RECORD SET: Begin

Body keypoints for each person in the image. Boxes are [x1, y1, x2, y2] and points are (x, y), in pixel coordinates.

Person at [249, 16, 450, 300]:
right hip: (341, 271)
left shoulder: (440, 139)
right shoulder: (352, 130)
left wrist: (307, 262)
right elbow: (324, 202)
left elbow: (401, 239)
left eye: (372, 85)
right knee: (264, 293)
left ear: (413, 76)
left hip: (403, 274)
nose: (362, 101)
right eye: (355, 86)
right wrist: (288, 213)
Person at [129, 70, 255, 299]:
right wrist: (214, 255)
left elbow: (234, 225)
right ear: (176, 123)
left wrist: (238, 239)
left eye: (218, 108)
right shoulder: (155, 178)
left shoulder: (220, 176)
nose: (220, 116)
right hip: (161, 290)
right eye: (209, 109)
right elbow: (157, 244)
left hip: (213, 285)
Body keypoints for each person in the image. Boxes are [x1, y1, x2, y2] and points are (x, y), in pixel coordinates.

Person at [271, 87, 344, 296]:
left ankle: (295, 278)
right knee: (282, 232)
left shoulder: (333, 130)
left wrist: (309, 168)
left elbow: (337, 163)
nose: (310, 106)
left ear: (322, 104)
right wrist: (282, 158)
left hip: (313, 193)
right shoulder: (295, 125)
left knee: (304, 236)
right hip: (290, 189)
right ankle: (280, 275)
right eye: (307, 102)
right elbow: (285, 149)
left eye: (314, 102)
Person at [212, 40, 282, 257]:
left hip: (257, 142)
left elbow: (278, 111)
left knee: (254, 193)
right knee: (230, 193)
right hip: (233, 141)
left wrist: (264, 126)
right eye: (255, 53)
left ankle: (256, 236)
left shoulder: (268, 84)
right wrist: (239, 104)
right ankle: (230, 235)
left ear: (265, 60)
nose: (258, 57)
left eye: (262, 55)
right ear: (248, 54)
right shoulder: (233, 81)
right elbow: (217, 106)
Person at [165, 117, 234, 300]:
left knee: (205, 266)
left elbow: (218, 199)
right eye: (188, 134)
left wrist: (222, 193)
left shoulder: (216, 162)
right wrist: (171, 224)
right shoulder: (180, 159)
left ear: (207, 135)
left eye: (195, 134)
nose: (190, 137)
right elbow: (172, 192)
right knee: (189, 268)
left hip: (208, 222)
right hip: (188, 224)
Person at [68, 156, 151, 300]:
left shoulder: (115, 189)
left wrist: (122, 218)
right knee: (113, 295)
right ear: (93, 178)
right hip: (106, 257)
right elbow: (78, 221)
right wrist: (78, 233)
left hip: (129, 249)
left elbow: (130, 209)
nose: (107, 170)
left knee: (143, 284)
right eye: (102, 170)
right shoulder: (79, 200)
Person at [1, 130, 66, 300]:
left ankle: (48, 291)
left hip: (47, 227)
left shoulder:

RECORD SET: End
RECORD SET: Begin

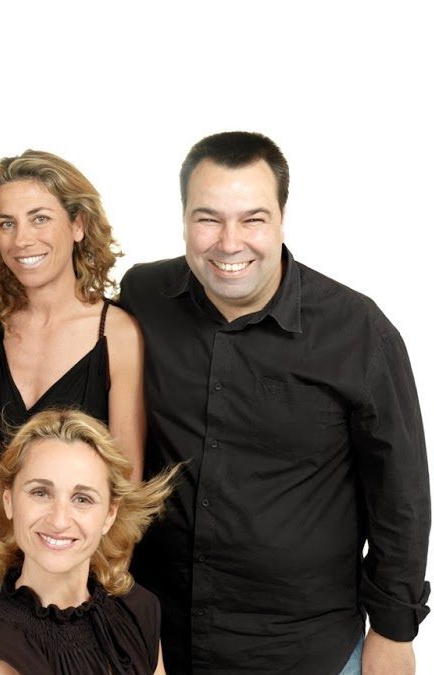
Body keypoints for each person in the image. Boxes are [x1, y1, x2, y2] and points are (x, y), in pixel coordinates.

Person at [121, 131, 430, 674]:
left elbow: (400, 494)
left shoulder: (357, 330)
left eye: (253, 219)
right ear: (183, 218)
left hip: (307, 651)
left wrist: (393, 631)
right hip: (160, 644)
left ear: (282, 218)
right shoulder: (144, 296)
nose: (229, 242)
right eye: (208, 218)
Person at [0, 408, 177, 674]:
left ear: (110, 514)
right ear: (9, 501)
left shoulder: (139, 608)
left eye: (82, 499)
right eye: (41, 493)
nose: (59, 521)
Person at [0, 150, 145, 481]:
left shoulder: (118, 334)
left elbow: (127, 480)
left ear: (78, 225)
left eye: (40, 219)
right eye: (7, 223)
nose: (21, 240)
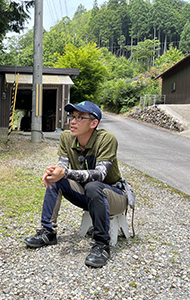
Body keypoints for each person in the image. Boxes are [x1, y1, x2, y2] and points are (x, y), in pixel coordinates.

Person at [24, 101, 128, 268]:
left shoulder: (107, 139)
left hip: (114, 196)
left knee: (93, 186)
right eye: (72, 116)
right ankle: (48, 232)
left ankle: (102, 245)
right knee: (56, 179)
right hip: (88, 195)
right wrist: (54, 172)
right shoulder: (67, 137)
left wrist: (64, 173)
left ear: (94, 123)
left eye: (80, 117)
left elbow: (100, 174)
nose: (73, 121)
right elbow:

RECORD SET: End

PROBLEM TO SOLVE. Using the entries above, extract exactly the span from the line with "left hip: (213, 285)" to the line with "right ear: (93, 178)", both lines included; leave out everything else.

TASK SOLUTION.
left hip: (213, 285)
Body keypoints for each person in the image. Boxes are [x1, y1, x2, y2] and points are (x, y), in pixel coordinates.

Person at [271, 87, 344, 296]:
left ankle: (295, 278)
right knee: (282, 232)
left shoulder: (333, 130)
left wrist: (309, 168)
left elbow: (337, 163)
nose: (310, 106)
left ear: (322, 104)
right wrist: (282, 158)
left hip: (313, 193)
right shoulder: (295, 125)
left knee: (304, 236)
right hip: (290, 189)
right ankle: (280, 275)
right eye: (307, 102)
right elbow: (285, 149)
left eye: (314, 102)
Person at [212, 40, 282, 257]:
left hip: (257, 142)
left elbow: (278, 111)
left knee: (254, 193)
right knee: (230, 193)
right hip: (233, 141)
left wrist: (264, 126)
right eye: (255, 53)
left ankle: (256, 236)
left shoulder: (268, 84)
right wrist: (239, 104)
right ankle: (230, 235)
left ear: (265, 60)
nose: (258, 57)
left eye: (262, 55)
right ear: (248, 54)
right shoulder: (233, 81)
right elbow: (217, 106)
Person at [165, 117, 234, 300]:
left knee: (205, 266)
left elbow: (218, 199)
right eye: (188, 134)
left wrist: (222, 193)
left shoulder: (216, 162)
right wrist: (171, 224)
right shoulder: (180, 159)
left ear: (207, 135)
left eye: (195, 134)
nose: (190, 137)
right elbow: (172, 192)
right knee: (189, 268)
left hip: (208, 222)
right hip: (188, 224)
Person at [68, 156, 151, 300]:
left shoulder: (115, 189)
left wrist: (122, 218)
right knee: (113, 295)
right ear: (93, 178)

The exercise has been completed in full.